Those of us who are in the know about artificial intelligence (AI) in medicine no doubt know that IBM’s efforts to use its Watson system in healthcare have been a mixed bag at best and many of the engineers working on the project have been laid off. What went wrong? Watson did so well on Jeopardy.
How Real Is Real?
One of IBM’s initiatives, Watson Genomics, was focused on using data from lab tests on patient’s cells to recommend treatments, replacing the 10-15 doctor “tumor boards” that do this sort of work. Some aspects of that initiative went very well. But another did not fare well. That initiative ran into real difficulties with patient data, so hypothetical data was used instead together with Watson’s huge intake of oncology textbooks and journal articles. That effort produced treatment recommendations that, in the real world, might have had fatal consequences.
And therein lies the rub. Real-world data is messy. Nothing guarantees that this info is accurate. Hospitals are still oriented towards billing; not excellent outcomes. But even so, this is all the data we have. Not using this information to train AIs, it seems, is not an option.
Current AI systems may use “deep learning” and other techniques to extract patterns from data; the data that they use to discover those patterns is called the “training set.” Once that work is done, the patterns learned are tested against other sets of data to see how well the AI performs. What the Watson experience, in part, indicates is something that AI researchers learned the hard way: it is very difficult to create training sets that mirror the real world. Using actual data is much more effective.
How Current Is Current?
The Watson experience indicates another problem. Medical treatment is constantly advancing, patient populations are changing – if nothing else, they are getting older – and this raises the issue of how the training set used relates to current information. Experts in the field say that so far, very little attention has been devoted to keeping the systems updated with new training set data. This increases the risk that treatment recommendations will no longer reflect the best clinical judgement or the real-world results of using new therapies.
Where Has AI Succeeded?
The success stories of AI applications in health care usually involve a combination of relatively simple questions – “Is this lump in this breast suspicious or not?” – rather than complex ones such as, “What is the best cancer treatment for this tumor in this patient?”

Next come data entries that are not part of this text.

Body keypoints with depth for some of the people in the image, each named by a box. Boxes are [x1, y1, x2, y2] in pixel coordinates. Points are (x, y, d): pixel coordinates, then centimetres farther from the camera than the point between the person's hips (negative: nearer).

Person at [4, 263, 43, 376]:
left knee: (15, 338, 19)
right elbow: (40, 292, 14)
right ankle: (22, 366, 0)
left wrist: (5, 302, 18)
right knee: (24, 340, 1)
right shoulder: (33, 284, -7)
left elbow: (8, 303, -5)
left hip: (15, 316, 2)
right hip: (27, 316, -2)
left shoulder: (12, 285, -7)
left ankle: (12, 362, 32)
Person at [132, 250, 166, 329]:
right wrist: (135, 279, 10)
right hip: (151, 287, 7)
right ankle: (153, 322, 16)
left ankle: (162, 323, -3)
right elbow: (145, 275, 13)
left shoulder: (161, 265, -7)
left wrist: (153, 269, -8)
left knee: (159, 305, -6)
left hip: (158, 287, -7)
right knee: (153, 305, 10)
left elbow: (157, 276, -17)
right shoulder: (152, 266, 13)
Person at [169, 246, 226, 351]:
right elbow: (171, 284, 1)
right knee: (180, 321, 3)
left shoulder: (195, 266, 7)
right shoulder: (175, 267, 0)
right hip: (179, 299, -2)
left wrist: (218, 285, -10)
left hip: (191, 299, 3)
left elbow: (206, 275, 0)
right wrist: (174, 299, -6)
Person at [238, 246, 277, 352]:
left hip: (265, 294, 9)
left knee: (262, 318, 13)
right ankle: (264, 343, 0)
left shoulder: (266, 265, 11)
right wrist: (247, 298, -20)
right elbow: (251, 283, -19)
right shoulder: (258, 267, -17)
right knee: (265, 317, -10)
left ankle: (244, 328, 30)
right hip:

AIs have been proven better than human radiologists at detecting suspicious lesions on several kinds of X-rays. One focus – human eyes are in constant motion, AIs can scan the X-ray pixel by pixel.
What Is Decision Support?
For once, the name of a technology is not misleading – decision support systems act as inputs to medical decisions, and hopefully will improve them. What kinds of decisions? Among them are:
- Which antibiotic should I use to cure the patient’s infection and not increase bacterial resistance?
- What test should I order next to establish my guessed-at diagnosis?
- Which treatment option is the most effective and the cheapest?
- Can I safely discharge this patient? If not now, when?
- Should I have another radiologist look at this MRI?
Doctors face questions like these every day, and have to make decisions in real time, often without the luxury of contemplation or research. They also suffer from “cognitive overload.” Even with sub-sub-specialties, there is too much information for one doctor to carry in his or her head.
Decision support systems have the advantage of being able to handle huge amounts of data, process it in ways that a single human never could, and they do not suffer from fatigue. The combination of a human doctor and an AI ought to be a winning one. (Provided, of course, that the AI is kept current and retrained when things change.)
What’s The Next Big Thing?
Current decision support systems are notorious for generating “alert fatigue.” They hit the clinician with so many recommendations and warnings that the clinician tunes them out. They also are not well-integrated into the clinical workflow and electronic health record (EHR) operations.
The Holy Grail, of course, is for decision support to be driven by the EHR, with recommendations driven by what is happening to the patient in near real time.
“Clinical pathways” is ripe for innovation. Every patient is unique, but the course of care is in some ways highly predictable. An AI has the potential to automate orders, verify from the EHR that appropriate care has been delivered, flag deviations from the ideal pathway, and recommend corrective actions.
The key focus on AI development in the future should be on “the human use of human beings.” Maximizing outcomes for the patient while at the same time reducing the burden on caregivers—that’s the best case scenario.